Background: Chronic heavy alcohol drinking (CHD) leads to significant organ damage, increased susceptibility to infections, and delayed wound healing. These adverse outcomes are believed to be mediated by alterations in the function of myeloid cells; however, the mechanisms underlying these changes are poorly understood.
Methods: We determined the impact of CHD on the phenotype of splenic macrophages using flow cytometry. Changes in functional responses to LPS were measured using luminex and RNA-Seq. Finally, alterations in chromatin accessibility were uncovered using ATAC-Seq.
Findings: A history of CHD led to increased frequency of splenic macrophages that exhibited a heightened activation state at resting.
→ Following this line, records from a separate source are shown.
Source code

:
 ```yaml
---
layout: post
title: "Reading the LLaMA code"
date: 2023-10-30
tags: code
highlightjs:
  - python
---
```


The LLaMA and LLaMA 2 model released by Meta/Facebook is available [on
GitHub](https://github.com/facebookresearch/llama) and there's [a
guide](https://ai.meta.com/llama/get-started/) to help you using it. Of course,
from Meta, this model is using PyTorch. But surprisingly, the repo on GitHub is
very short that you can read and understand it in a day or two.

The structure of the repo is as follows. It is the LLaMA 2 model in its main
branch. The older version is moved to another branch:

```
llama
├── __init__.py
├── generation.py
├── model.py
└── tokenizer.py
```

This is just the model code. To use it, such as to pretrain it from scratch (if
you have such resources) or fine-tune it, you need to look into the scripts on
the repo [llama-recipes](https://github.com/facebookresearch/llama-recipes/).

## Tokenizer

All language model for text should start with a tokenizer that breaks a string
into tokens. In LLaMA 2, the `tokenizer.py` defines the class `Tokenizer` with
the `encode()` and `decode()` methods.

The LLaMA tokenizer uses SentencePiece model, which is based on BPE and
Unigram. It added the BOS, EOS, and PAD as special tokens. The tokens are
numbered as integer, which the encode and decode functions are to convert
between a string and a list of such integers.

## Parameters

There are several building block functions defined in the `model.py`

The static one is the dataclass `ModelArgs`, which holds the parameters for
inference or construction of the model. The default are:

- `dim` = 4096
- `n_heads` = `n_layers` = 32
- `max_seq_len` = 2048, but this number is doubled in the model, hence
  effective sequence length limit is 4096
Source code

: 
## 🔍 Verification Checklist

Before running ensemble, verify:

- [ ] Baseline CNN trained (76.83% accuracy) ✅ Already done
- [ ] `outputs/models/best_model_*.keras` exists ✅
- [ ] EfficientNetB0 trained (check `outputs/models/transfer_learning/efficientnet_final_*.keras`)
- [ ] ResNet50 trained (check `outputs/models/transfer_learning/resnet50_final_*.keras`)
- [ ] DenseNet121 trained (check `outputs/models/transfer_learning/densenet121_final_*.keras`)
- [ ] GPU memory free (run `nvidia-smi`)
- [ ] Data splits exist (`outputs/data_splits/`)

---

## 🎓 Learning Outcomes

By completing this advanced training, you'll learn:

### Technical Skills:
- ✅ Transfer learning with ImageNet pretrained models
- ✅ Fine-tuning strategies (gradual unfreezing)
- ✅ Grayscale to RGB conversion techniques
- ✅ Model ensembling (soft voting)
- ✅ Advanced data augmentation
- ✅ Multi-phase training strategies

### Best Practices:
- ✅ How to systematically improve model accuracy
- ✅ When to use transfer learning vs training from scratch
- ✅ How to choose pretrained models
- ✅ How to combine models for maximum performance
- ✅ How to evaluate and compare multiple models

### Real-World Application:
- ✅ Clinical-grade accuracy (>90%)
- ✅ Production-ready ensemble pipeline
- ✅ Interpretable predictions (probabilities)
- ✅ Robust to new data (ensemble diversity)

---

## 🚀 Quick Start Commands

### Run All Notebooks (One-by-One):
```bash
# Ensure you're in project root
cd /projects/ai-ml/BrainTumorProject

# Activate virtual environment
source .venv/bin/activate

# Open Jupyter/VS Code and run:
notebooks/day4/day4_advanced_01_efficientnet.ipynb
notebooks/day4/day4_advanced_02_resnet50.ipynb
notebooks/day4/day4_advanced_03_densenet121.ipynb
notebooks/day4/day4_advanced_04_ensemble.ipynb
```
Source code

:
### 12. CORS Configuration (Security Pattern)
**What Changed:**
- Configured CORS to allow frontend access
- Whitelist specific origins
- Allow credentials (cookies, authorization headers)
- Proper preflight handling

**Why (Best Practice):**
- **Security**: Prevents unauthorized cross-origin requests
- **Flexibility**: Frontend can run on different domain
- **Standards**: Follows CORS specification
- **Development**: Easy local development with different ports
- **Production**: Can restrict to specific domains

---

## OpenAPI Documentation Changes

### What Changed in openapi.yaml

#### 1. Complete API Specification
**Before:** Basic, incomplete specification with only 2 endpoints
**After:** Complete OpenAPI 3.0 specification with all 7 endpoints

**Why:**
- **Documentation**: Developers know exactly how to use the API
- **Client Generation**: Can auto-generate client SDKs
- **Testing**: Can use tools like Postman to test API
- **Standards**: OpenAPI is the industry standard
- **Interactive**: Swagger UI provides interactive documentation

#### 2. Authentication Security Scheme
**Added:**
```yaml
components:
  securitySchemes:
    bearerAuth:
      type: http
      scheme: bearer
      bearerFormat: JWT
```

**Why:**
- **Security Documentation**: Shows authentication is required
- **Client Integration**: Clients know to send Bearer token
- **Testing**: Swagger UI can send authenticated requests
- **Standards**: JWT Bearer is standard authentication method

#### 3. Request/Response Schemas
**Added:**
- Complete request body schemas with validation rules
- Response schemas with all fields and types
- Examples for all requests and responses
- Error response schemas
Additionally, splenic macrophages from CHD animals generated a larger inflammatory response to LPS, both at protein and gene expression levels. Finally, CHD resulted in increased levels of H3K4me3, a histone mark of active promoters, as well as chromatin accessibility at promoters and intergenic regions that regulate inflammatory responses.
Interpretation: These findings suggest that a history of CHD alters the immune fitness of tissue-resident macrophages via epigenetic mechanisms. FUND: National Institute on Alcohol Abuse and Alcoholism (NIAAA), National Institutes of Health (NIH) - R24AA019431, U01 AA13641, U01 AA13510, R21AA021947, and R21AA025839.
Keywords: Chromatin accessibility; Chronic heavy drinking; Ethanol; LPS; Rhesus macaques; Splenic macrophages.